» Texte fourni:
- - - - -
Les Chevaliers de la Table Ronde - François Johan et Raymond Monneins




Il y a bien longtemps, alors que j'errais dans les travées du CDI du collège où je venais d'arriver, je suis tombé sur ces cinq titres de François Johan : Les Chevaliers de la Table Ronde.
Je les ai lu à l'époque dans une sorte de transe dévoratrice d'ouvrages. Ils me laissèrent une impression puissante. Comme une lecture fondatrice, une porte s'ouvrait sur quelque chose de beaucoup plus grand.

Ils furent les premiers d'une longue série.
Je ne raconterai pas ici le contenu de ces ouvrages, nous les connaissons tous. Et pourtant, chaque nouvelle parution est une recréation car la matière arthurienne (ou de Bretagne) est avant tout une matrice à histoires. Lorsque Chrétien de Troyes fixe l'histoire de Perceval, il est déjà l'héritier d'une longue tradition orale dont on ne peut qu'imaginer qu'elle charriait déjà une multitude d'histoires toujours différentes, de versions toujours semblables et toujours renouvelées. Il faut se libérer du fantasme du texte originel dont tous les autres découleraient. Il n'y a pas de version "vraie" et toutes les autres seraient de plus ou moins bonnes adaptations. Chaque nouvel ouvrage s'inscrit dans une tradition d'écriture collective et chaque auteur est l'héritier des versions précédentes dont il reprend ou abandonne tel ou tel motif. On pourrait alors faire une longue liste de tous les auteurs qui, à un moment où un autre, ont repris à leur compte et ont enrichi l'univers arthurien en le modelant à leur vision du monde : J. Cocteau, G. Appolinaire, J. Gracq, M. Morpurgo, T.H. White, B. Cornwell, M. Z. Bradley...

Alors par où commencer dans cette multitude de parutions ?
À ma connaissance, il n'y a pas de meilleure initiation à la littérature arthurienne que d'ouvrir un ouvrage de François Johan.
En cinq tomes, ils balisent un monde intemporel qui débute avec la naissance de Merlin et qui s'achève avec la mort d'Arthur.
Mais surtout, quelle langue ! François Johan est un magicien des mots : une langue brève et poétique, concise et évocatrice. Ici, tout n'est pas dit, le texte est comme un éclat, une réverbération, une inspiration dont on ne perçoit que l'écho. À rebours d'une conception de la littérature de jeunesse qui dirait tout simplement, François Johan ne dit pas tout, mais laisse tout apparaitre.
- - - - -
» Liste des enregistrements:

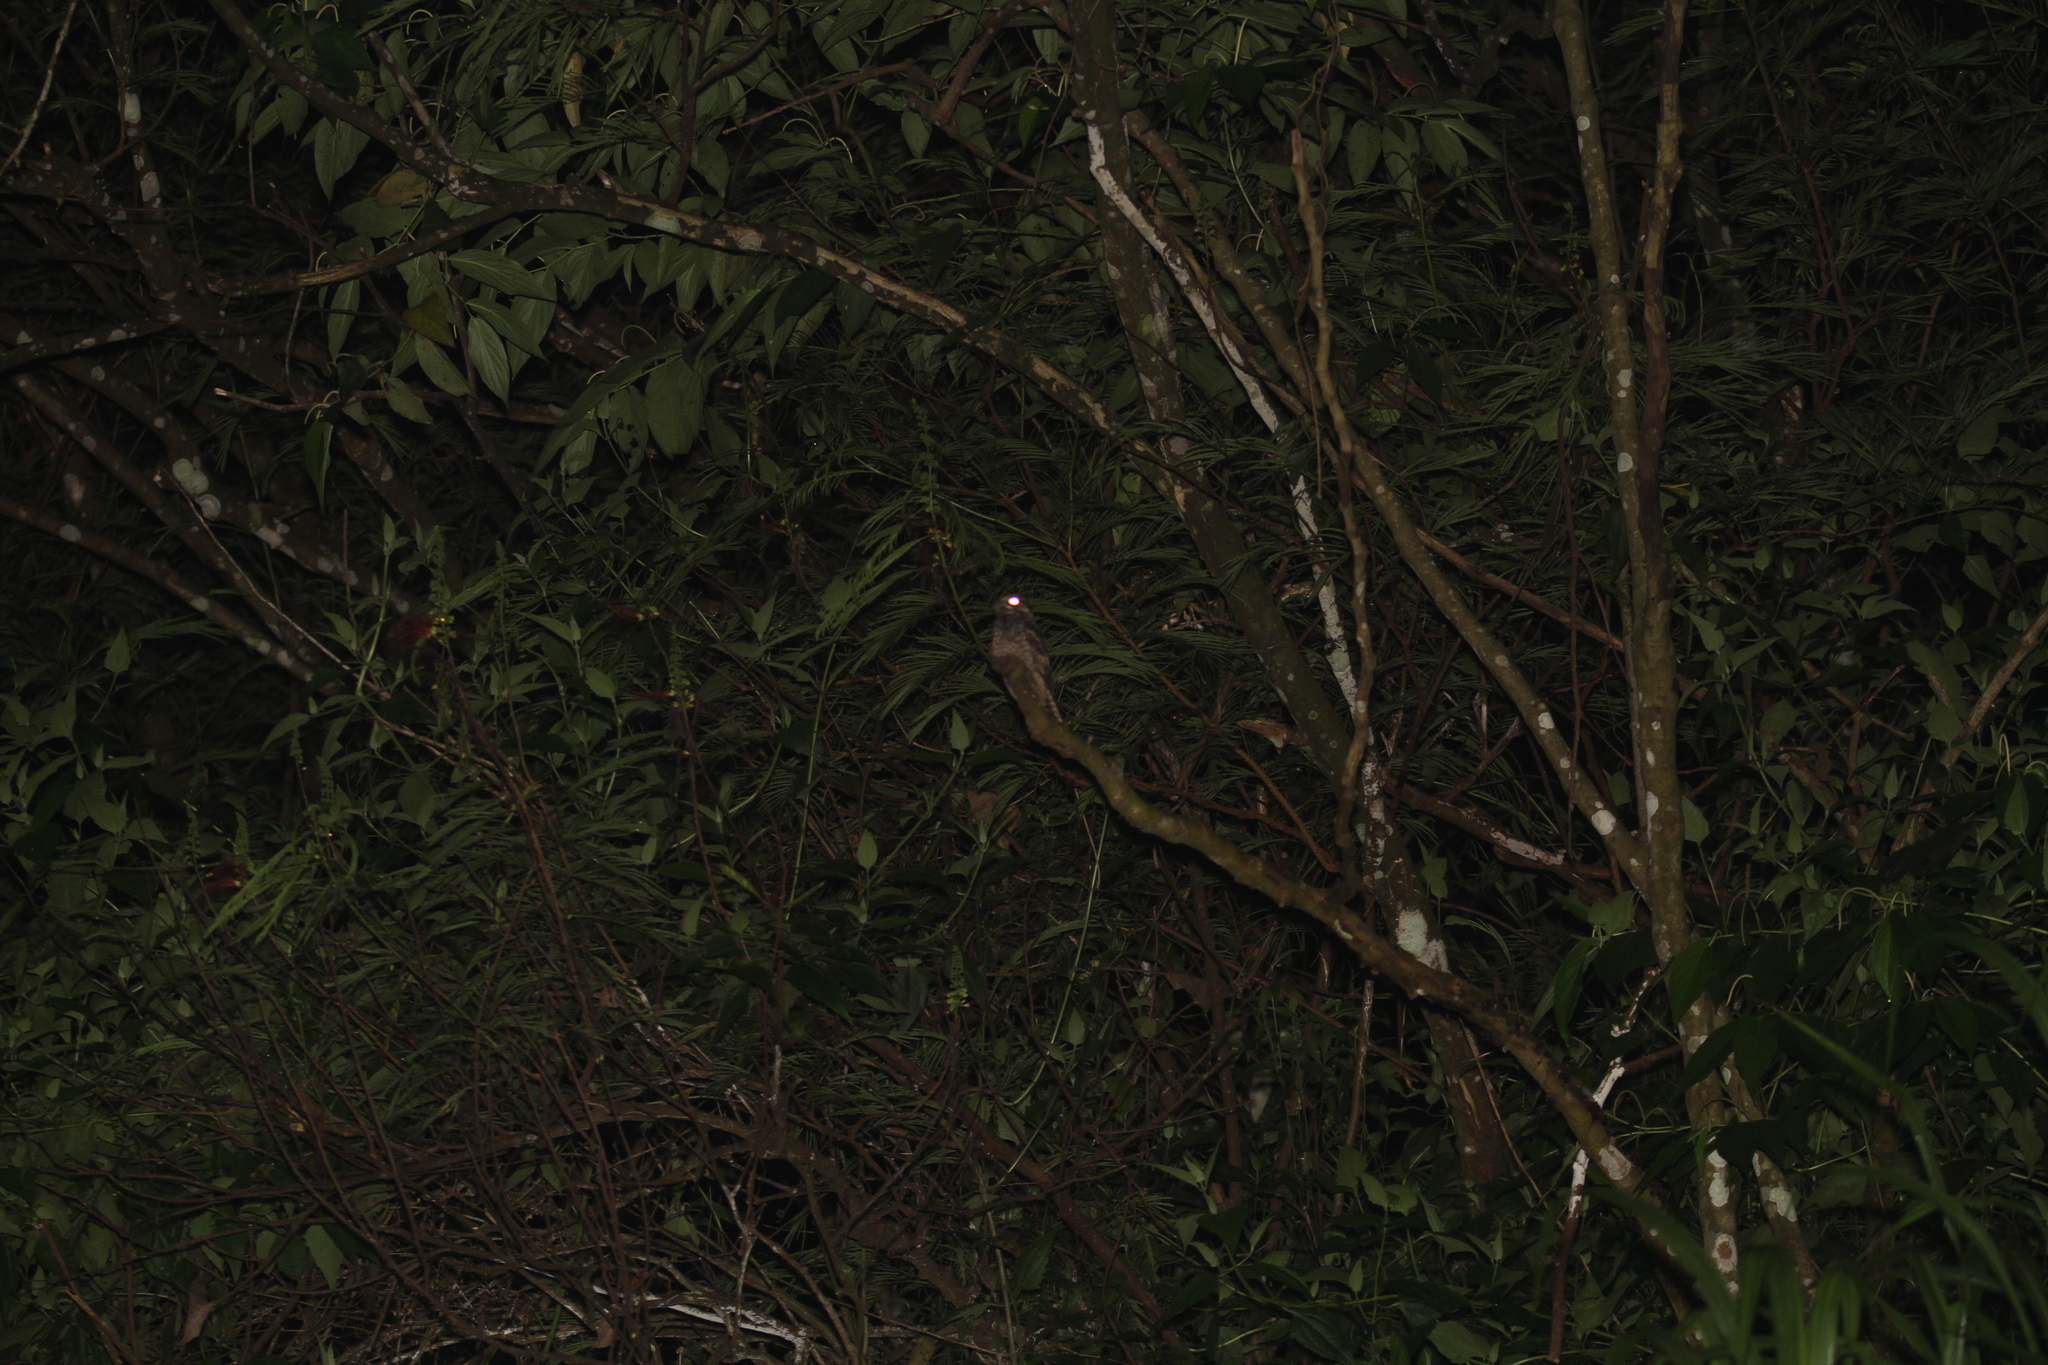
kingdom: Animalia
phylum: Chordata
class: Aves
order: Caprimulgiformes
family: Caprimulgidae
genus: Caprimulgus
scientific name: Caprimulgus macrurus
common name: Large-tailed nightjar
- - - - -
» Consigne A:
Répondez à ces questions sur le texte sur les Chevaliers de la Table Ronde :
(i) Dans quel lieu les cinq titres de François Johan ont-ils été trouvés ?
(ii) Quel auteur fixe l'histoire de Perceval ?
(iii) Par quels événements commence et s'achève le monde que balisent les cinq tomes ?
» Consigne B: Recopiez le passage du texte sur les Chevaliers de la Table Ronde qui s'ouvre sur les mots « À ma connaissance, il » et se termine par « laisse tout apparaitre. ».
» Consigne C: Reprenez le texte sur les Chevaliers de la Table Ronde là où il s'arrête et poursuivez-le.

» Réponse attendue A:
(i) Dans les travées du CDI du collège.
(ii) Chrétien de Troyes.
(iii) Il commence avec la naissance de Merlin et s'achève avec la mort d'Arthur.

» Réponse attendue B:
À ma connaissance, il n'y a pas de meilleure initiation à la littérature arthurienne que d'ouvrir un ouvrage de François Johan.
En cinq tomes, ils balisent un monde intemporel qui débute avec la naissance de Merlin et qui s'achève avec la mort d'Arthur.
Mais surtout, quelle langue ! François Johan est un magicien des mots : une langue brève et poétique, concise et évocatrice. Ici, tout n'est pas dit, le texte est comme un éclat, une réverbération, une inspiration dont on ne perçoit que l'écho. À rebours d'une conception de la littérature de jeunesse qui dirait tout simplement, François Johan ne dit pas tout, mais laisse tout apparaitre.

» Réponse attendue C:
Cette réception est renforcée par les extraordinaires images de Raymond Monneins. Il a composé des gravures qui renvoient à un monde "boschien". Ces gravures n'illustrent pas, elles sont énigmatiques, elles montrent tout en cachant, elles ne redisent pas le texte, elles l'évoquent. Elles propulsent l'imaginaire du lecteur, non pas dans l'univers convenu de la représentation médiévale, mais dans un monde mythique, au sens littéral du terme.


Je n'ai jamais compris pourquoi, depuis le début des années 90, cet illustrateur a été remplacé par d'autres qui ne lui arrivent non pas à la cheville, mais ne serait-ce qu'à l'orteil...
On trouvera donc les textes de François Johan constamment réédités depuis une trentaine d'années. Je ne sais pas s'ils ont été "retouchés" depuis, et je n'ai pas vraiment envie de savoir.
En revanche, sur les sites de vente d'ouvrages d'occasions, on trouve encore (il suffit de changer le numéro de 1 à 5 dans la recherche pour trouver les cinq exemplaires) cette vieille et magique version, celle de François Johan et Raymond Monneins, dans la collection L'ami de poche, chez Casterman...





à qui l'offrir ?

- à un collégien qui ne sera pas rebuté par un ouvrage ancien, à défaut lisez-lui ;
- à un bibliophile ;
- à un ado rêveur ;
- à celui qui veut entrer en littérature arthurienne par la plus belle porte.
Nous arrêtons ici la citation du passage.